Когда Петька увидал, что ничего не поделаешь, — он сказал: ‘ну поезжай ты! Все одно! Потом разочтемся’… и подробно рассказал, куда ехать.
— Вот давно бы так! — ухмыляясь, сказал Никифор и отправился.
У бань всегда стояли извозчики до самого свету и все они знали, зачем теперь выскочил из дверей Никифор в накинутом на плечи полушубке.
— Куда тебе?
— На Мокрую.
— Садись!
Никифор вскочил в санки, и извозчик погнал лошадь. Город уже спал, на улицах было пусто и тихо, изредка стучали ногами по обмерзшему тротуару запоздавшие пешеходы, иногда тянулись шажком пустые и рысцой — занятые извозчики, магазины и лавки были заперты, караульщики звонко постукивали своими трещотками, и порой резкий полицейский свисток прорезал тихий морозный воздух. Ночь была ясная, звездная, — снег визжал под санками и казался усыпанным синими огоньками… Никифор ехал так быстро, как ездят только на пожар, и в глазах его мелькали окна и фонари, и замирал дух.
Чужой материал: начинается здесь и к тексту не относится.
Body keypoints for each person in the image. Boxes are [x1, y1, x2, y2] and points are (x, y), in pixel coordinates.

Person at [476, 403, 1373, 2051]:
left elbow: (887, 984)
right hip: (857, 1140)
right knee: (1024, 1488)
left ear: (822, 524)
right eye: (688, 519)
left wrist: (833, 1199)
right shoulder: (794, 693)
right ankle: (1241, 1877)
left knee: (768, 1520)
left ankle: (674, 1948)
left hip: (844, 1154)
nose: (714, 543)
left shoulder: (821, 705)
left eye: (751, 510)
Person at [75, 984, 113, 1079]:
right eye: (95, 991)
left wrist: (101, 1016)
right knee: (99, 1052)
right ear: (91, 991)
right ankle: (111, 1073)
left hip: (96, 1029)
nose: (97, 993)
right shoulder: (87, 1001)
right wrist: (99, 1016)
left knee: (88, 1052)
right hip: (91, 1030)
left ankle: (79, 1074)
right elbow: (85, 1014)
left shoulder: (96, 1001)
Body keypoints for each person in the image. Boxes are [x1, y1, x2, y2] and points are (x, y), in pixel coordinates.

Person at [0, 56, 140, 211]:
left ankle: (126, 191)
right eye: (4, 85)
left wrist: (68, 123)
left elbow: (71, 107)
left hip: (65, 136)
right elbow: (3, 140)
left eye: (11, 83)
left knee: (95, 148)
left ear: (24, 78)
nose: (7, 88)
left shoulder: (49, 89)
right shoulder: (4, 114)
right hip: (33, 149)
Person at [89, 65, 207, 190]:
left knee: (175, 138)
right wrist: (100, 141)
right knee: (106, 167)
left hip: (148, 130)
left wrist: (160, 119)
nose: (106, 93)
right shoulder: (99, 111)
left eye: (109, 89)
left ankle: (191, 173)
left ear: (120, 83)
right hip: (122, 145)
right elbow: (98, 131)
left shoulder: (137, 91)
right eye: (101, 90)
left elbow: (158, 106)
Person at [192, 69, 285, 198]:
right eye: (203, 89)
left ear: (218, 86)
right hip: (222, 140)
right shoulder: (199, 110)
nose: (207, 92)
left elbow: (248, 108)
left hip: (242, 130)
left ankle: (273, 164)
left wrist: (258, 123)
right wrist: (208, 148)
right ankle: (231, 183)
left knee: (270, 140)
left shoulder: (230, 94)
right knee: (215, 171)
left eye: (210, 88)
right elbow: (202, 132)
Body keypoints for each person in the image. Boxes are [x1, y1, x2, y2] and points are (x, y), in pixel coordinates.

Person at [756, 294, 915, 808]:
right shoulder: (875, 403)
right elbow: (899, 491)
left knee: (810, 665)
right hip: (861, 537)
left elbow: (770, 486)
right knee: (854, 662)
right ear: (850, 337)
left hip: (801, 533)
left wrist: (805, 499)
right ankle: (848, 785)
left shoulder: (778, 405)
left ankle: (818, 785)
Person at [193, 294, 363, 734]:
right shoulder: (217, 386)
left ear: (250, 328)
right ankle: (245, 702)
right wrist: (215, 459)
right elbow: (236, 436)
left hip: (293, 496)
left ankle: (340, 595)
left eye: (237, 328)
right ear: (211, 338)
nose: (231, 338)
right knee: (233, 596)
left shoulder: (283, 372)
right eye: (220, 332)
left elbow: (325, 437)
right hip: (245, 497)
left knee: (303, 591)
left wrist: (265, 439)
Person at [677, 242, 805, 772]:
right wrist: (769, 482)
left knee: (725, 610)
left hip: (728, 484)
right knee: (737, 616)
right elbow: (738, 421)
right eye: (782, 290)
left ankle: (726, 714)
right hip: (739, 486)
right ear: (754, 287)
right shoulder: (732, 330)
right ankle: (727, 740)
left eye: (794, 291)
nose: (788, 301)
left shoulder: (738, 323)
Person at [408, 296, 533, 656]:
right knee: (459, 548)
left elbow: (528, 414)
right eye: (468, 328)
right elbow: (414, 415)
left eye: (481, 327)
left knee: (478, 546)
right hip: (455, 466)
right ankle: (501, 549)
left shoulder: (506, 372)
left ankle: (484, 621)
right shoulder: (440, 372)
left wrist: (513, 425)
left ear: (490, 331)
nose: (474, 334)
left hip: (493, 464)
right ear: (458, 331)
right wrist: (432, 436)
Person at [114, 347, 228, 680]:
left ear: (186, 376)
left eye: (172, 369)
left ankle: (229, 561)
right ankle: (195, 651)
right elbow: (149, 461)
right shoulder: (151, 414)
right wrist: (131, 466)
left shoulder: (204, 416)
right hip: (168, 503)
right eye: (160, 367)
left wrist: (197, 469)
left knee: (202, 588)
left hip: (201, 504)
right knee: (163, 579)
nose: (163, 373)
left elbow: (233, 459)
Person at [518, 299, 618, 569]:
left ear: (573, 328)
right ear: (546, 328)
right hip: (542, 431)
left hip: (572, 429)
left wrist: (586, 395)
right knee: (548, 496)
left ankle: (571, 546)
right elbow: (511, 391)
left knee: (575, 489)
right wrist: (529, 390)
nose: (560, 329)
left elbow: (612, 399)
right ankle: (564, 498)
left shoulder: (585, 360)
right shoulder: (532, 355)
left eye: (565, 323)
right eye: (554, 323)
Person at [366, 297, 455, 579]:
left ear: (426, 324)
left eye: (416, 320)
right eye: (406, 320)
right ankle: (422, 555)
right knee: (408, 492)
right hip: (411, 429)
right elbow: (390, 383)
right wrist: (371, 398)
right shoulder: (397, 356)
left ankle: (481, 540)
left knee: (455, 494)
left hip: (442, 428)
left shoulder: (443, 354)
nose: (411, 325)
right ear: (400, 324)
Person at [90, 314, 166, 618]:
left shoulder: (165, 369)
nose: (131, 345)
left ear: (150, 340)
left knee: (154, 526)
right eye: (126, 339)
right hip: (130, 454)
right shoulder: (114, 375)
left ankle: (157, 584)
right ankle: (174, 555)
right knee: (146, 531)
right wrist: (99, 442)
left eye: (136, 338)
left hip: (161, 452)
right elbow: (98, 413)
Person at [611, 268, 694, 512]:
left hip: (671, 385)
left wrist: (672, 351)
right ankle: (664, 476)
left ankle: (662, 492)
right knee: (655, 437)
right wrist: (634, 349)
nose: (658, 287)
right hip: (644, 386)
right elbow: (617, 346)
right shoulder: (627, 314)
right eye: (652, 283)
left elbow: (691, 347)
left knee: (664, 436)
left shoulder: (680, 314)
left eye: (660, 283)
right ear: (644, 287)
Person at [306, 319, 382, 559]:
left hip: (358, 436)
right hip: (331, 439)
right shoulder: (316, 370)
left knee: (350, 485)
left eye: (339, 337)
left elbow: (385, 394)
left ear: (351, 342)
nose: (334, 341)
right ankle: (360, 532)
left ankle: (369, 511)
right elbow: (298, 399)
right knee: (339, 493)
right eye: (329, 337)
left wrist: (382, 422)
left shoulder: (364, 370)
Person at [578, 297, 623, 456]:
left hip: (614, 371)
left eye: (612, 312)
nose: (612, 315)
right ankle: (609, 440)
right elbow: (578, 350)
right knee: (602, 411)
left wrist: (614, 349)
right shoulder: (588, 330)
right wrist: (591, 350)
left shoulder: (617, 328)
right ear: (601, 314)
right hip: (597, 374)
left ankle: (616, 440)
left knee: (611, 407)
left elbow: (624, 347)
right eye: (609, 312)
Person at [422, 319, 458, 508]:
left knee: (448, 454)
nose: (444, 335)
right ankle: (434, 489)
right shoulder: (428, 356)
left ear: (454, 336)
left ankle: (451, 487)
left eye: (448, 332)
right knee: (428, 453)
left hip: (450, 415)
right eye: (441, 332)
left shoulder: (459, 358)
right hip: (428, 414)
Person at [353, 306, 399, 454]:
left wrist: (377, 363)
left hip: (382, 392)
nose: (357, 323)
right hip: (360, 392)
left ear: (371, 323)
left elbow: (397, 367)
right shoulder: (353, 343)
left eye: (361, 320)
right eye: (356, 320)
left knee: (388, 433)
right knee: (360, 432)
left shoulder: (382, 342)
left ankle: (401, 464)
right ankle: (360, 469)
Когда лошадь уморилась и пошла шагом, Никифор стал думать, хорошо ли он сделал, что вмешался в это мерзкое дело. ‘Все-таки, что ни говори, а мерзость всегда мерзостью останется!’ И был момент, когда Никифор готов был выпрыгнуть из санок. Но извозчик опять пустил лошадь быстрой рысью, и санки опять полетели словно на крыльях.
— Тпру!
Извозчик разом осадил лошадь, и Никифор чуть не вылетел из саней.
— На этом дворе… Иди прямо, мимо помойной ямы, а потом — налево, увидишь там домик маленький с крылечком…
Никифор вылез и пошел отыскивать. Двор был тесный и грязный, с лабиринтом тропочек и закоулков между хлевушками и амбарушками. Нашел Никифор и маленький домик с крылечком. В одном окне светился огонек. ‘Надо быть, тут’. Никифор осторожно пошел к огоньку и посмотрел в окошко: видит — стол, на столе лампа с зеленым бумажным абажуром и круглое зеркало, перед зеркалом сидит женщина в белой кофточке и расчесывает длинные волосы, видно, что она собирается спать: постель раскрыта. Когда эта женщина стала заплетать косу и повернулась, Никифор увидал молодое и красивое лицо, лицо это было задумчиво и таким оставалось все время, пока женщина заплетала свою русую косу. ‘Не больше семнадцати лет… вот она мерзость-то!’… — подумал Никифор и продолжал стоять и смотреть, потому что ему было очень любопытно посмотреть со стороны, что это за люди такие и как живут и что делают, когда сидят дома одни. Когда женщина кончила заплетать косу и отбросила ее рукой за спину, то облокотилась на стол и опять стала о чем-то думать. ‘Пригорюнилась’, — подумал Никифор, а он никак не думал, чтобы такие люди тосковали, и ему стало жалко эту женщину. ‘С виду совсем барышня, молоденькая, хорошенькая… Ей бы за хорошего человека замуж выйти, счастье свое найти, а оно-вон что!’ — подумал Никифор. Особенно заболело у него сердце, когда он увидал, что девушка встала и начала молиться Богу, помолившись, она перекрестила подушку, загасила лампу и задернула занавеску. Никифору стало неловко и стыдно чего-то. Тихонько ступая по снегу, он отошел от окна и начал в раздумье похаживать около крылечка. И все он не решался стучаться: в его голове осталась эта картина, как молилась девушка и как она перекрестила свою подушку, и это отнимало у него смелость.
— Что же, долго я буду ждать? — спросил извозчик, похрустывая снегом под ногами.
— Да все не знаю, куда стучаться… Как бы тут кого не обидеть…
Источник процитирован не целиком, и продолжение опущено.